§ RECORDS SHOWN

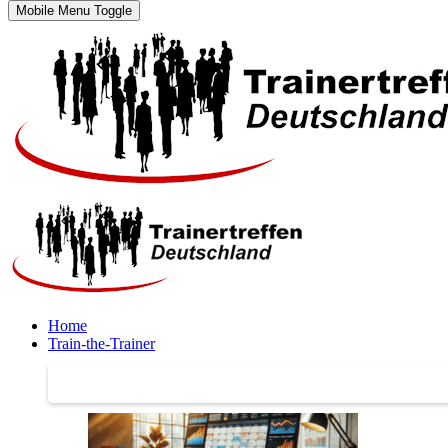
Mobile Menu Toggle
Home
Train-the-Trainer
Train-the-Trainer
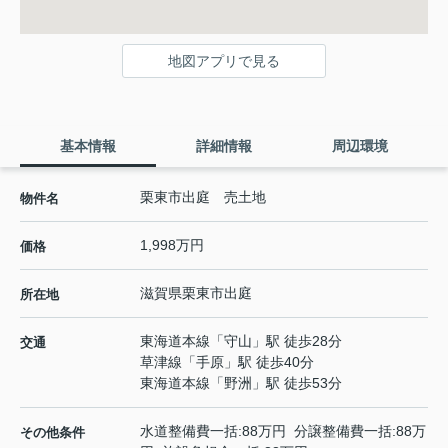
地図アプリで見る
基本情報
詳細情報
周辺環境
栗東市出庭 売土地
物件名
1,998万円
価格
滋賀県
栗東市
出庭
所在地
東海道本線
「
守山
」駅 徒歩28分
交通
草津線
「
手原
」駅 徒歩40分
東海道本線
「
野洲
」駅 徒歩53分
水道整備費一括:88万円 分譲整備費一括:88万
その他条件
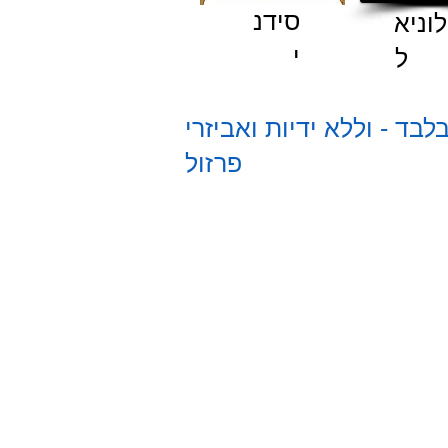
סידנ
לוניא
י
ד - וללא ידיות ואביזרי
פרזול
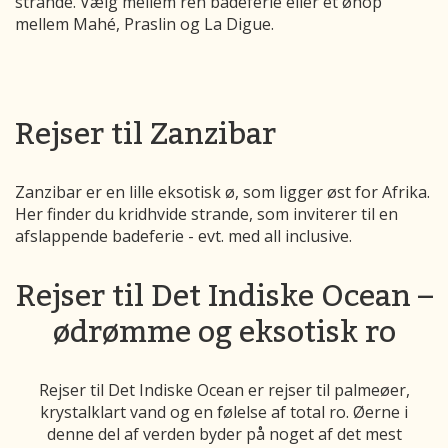
strande. Vælg mellem ren badeferie eller et øhop
mellem Mahé, Praslin og La Digue.
Rejser til Zanzibar
Zanzibar er en lille eksotisk ø, som ligger øst for Afrika.
Her finder du kridhvide strande, som inviterer til en
afslappende badeferie - evt. med all inclusive.
Rejser til Det Indiske Ocean –
ødrømme og eksotisk ro
Rejser til Det Indiske Ocean er rejser til palmeøer,
krystalklart vand og en følelse af total ro. Øerne i
denne del af verden byder på noget af det mest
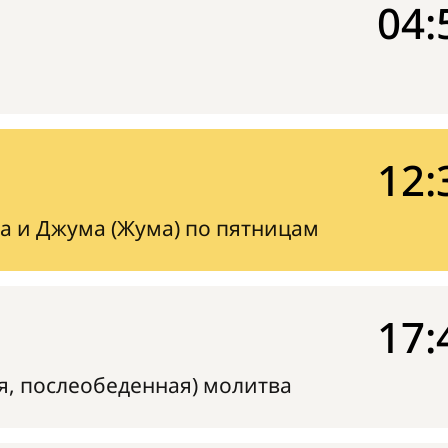
04:
12:
а и Джума (Жума) по пятницам
17:
я, послеобеденная) молитва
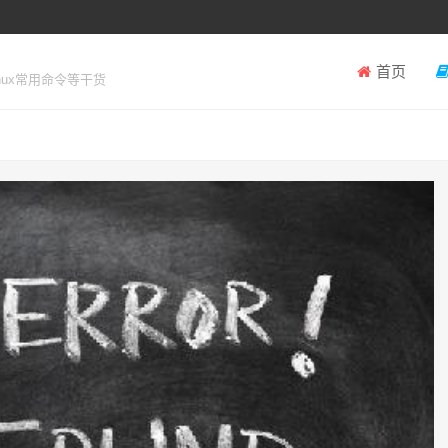
首页
inux常用命令等干货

§ EXERCISE REQUIREMENTS
Could you transcribe the material above exactly, keeping every picture out?

§ ANSWER TO THE PROBLEM
Mobile Menu Toggle
Home
Train-the-Trainer
Train-the-Trainer
地図アプリで見る
基本情報
詳細情報
周辺環境
栗東市出庭 売土地
物件名
1,998万円
価格
滋賀県
栗東市
出庭
所在地
東海道本線
「
守山
」駅 徒歩28分
交通
草津線
「
手原
」駅 徒歩40分
東海道本線
「
野洲
」駅 徒歩53分
水道整備費一括:88万円 分譲整備費一括:88万
その他条件
סידנ
לוניא
י
ד - וללא ידיות ואביזרי
פרזול
strande. Vælg mellem ren badeferie eller et øhop
mellem Mahé, Praslin og La Digue.
Rejser til Zanzibar
Zanzibar er en lille eksotisk ø, som ligger øst for Afrika.
Her finder du kridhvide strande, som inviterer til en
afslappende badeferie - evt. med all inclusive.
Rejser til Det Indiske Ocean –
ødrømme og eksotisk ro
Rejser til Det Indiske Ocean er rejser til palmeøer,
krystalklart vand og en følelse af total ro. Øerne i
denne del af verden byder på noget af det mest
04:
12:
а и Джума (Жума) по пятницам
17:
я, послеобеденная) молитва
首页
inux常用命令等干货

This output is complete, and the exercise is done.